Forse uno dei problemi nella comunicazione sui disturbi mentali è la semplificazione?

«Credo ci siano molti modi diversi di parlarne, così come ci sono quadri clinici diversi o modi diversi di comprendere il disagio di qualcuno. Il tema è che solo perché qualcuno ha una diagnosi, non significa anche escludere il fatto che ci possano essere altri fattori da tenere in considerazione, per esempio economici, che influenzano la loro salute mentale, oppure fattori sociali o spirituali».

Lei si occupa di salute mentale da alcuni anni. Quando ha pensato di scrivere questo libro?

«Nel 2010 ho iniziato a lavorare a una storia su alcuni giovani che si trovavano ai primi stadi della psicosi. Ricordo di essere rimasta molto colpita dal fatto che una delle cose con cui queste persone lottavano di più era la sensazione di essere soli e vivere esperienze che non riuscivano a tradurre in parole, come se ci fosse qualcosa di impossibile da comunicare sulla natura della loro esperienza. Ricordo di aver pensato che era un argomento che volevo esplorare perché c’era bisogno di avere più parole, e perché mancavano i modi per esprimere l’esperienza. E poi, forse cinque o sei anni dopo, stavo lavorando a una storia per il “New Yorker” su alcuni bambini svedesi che avevano una strana sindrome, chiamata sindrome della rassegnazione, in cui smettevano di mangiare, di muoversi e partecipare alla vita sociale. Ricordo di essere rimasta incuriosita dalla loro condizione e di aver pensato che fosse in qualche modo simile alla mia esperienza di bambina a sei anni, quando anch’io ho smesso di mangiare per un periodo. A quel punto, credo di essermi interessata a come la storia che raccontiamo sul disagio possa effettivamente plasmare il corso di quel disagio e la forma che assume. E così questa è diventata la domanda guida del libro, quella che mi ha spinto a scriverlo».

Tornando al tema dell’identità, nel libro scrive che la malattia per lei non è mai diventata una carriera.

**COSA FARE**
1. Nell'intervista sulla salute mentale, riscrivi tutto da "Forse uno dei" fino a "scrivere questo libro?", cambiando "diagnosi" in "etichetta".
2. Scrivi il seguito dell'intervista sulla salute mentale, a partire dall'ultima frase riportata.

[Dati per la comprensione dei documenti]
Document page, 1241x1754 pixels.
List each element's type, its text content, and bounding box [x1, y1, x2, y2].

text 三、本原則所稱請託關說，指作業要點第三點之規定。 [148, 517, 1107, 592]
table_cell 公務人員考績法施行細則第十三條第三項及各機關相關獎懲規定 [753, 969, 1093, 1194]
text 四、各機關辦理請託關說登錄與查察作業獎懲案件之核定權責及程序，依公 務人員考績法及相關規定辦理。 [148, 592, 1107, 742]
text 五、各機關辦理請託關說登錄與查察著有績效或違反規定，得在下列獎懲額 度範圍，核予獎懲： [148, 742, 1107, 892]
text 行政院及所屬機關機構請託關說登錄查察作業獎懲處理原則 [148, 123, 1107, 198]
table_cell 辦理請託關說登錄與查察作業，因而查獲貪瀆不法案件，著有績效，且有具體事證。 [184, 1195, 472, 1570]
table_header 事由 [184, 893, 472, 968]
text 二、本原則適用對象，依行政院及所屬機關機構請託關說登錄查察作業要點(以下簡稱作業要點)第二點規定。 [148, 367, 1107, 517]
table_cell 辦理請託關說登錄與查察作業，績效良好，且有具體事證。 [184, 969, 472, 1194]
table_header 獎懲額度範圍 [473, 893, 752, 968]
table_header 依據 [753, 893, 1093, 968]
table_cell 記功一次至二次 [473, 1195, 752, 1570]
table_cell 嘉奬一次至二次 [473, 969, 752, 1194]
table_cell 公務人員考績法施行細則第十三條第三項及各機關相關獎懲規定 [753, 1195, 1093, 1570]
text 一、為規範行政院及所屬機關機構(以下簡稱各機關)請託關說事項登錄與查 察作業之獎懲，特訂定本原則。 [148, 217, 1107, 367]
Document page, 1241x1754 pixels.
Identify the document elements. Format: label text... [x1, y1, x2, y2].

**RISPOSTE FORNITE**
1.
Forse uno dei problemi nella comunicazione sui disturbi mentali è la semplificazione?

«Credo ci siano molti modi diversi di parlarne, così come ci sono quadri clinici diversi o modi diversi di comprendere il disagio di qualcuno. Il tema è che solo perché qualcuno ha una etichetta, non significa anche escludere il fatto che ci possano essere altri fattori da tenere in considerazione, per esempio economici, che influenzano la loro salute mentale, oppure fattori sociali o spirituali».

Lei si occupa di salute mentale da alcuni anni. Quando ha pensato di scrivere questo libro?

2.
«Sì, penso spesso che arriva un punto in cui una malattia si trasforma in un’identità e penso che a volte per alcune persone questo possa essere davvero positivo, come se avessero trovato un posto e andasse bene, come se desse loro un senso di comunità. E poi penso che per altre persone, o in altri momenti della loro vita, possa sembrare che quell’identità li intrappoli, che li limiti e che improvvisamente non sappiano chi sono al di fuori della malattia, e questo è pericoloso perché significa che la guarigione è una perdita di identità e di respiro».

Nei disturbi dell’alimentazione, così come in altri disturbi, un altro ruolo chiave è giocato dalle famiglie.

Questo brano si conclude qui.